The AHRI has asked to intervene in two lawsuits dealing with the Energy Department’s proposed efficiency standards for commercial boilers.

The identical federal lawsuits, filed in northern California, ask the department to compete its rulemaking on a number of energy efficiency standards that were put out as drafts in the waning days of the Obama administration. The lawsuits were brought by the National Resources Defense Council, Sierra Club, 11 states’ attorneys general and a city attorney.

Since the inauguration of President Donald Trump, the proposals have been part of a hold on regulations issued by the White House. Many of the suggested rules have not been published for a 45-day public review, which was mandated in 2016 by the settlement of a lawsuit filed by the Air-Conditioning, Heating and Refrigeration Institute over proposed walk-in cooler and freeze regulations.

"AHRI's interest in this lawsuit lies in the defined breadth and scope of the error-correction rule, which was the result of our settlement with DOE in prior litigation," said AHRI President and CEO Stephen Yurek. "Because this lawsuit will likely result in a determination of DOE's ability to modify or withdraw pre-published rules, our industry requires a seat at the table if and when discussions take place."
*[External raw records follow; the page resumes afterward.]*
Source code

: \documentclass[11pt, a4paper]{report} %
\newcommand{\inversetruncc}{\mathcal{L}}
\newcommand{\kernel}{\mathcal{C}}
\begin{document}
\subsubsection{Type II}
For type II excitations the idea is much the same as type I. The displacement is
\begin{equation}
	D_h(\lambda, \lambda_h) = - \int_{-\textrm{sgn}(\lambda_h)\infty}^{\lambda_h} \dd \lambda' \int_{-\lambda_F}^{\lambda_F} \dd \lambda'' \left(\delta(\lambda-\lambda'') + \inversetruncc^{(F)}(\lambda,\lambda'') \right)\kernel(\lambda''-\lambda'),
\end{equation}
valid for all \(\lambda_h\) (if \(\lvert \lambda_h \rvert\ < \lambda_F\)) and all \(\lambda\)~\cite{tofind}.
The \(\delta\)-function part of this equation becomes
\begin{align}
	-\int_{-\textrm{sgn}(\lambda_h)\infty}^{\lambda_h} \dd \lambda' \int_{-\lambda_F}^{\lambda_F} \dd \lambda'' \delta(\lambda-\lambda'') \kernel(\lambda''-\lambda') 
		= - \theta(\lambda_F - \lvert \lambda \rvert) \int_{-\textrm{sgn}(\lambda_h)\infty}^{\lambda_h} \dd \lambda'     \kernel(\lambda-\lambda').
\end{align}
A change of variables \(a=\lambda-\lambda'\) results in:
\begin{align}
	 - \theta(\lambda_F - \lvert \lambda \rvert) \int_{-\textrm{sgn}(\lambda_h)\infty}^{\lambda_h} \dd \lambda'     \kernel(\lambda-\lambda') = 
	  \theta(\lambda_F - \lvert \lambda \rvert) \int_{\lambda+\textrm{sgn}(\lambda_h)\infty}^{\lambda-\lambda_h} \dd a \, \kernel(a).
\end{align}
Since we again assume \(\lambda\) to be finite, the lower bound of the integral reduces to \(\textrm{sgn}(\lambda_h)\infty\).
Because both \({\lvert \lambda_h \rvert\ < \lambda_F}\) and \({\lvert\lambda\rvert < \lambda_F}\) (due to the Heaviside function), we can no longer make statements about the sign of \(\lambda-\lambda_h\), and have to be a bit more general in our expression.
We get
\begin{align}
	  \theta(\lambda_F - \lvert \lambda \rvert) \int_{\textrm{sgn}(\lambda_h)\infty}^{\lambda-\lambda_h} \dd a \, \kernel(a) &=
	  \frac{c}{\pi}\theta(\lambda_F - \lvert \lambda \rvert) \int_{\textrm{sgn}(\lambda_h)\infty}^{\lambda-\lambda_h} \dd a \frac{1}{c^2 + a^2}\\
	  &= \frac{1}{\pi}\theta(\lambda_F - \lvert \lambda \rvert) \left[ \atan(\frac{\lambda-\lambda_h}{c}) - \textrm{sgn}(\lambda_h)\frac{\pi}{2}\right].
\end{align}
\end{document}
The NRDC, Sierra Club and other plaintiffs say that under the correction rule, pre-published rules can only be changed to correct faulty math or typos and they must be finalized at the end of the 45-day review.

“Our motion will ensure that we are a participant in all relevant discussions and that we retain the ability to advocate for greater flexibility and greater stakeholder engagement in DOE’s rulemaking process,” Yurek said.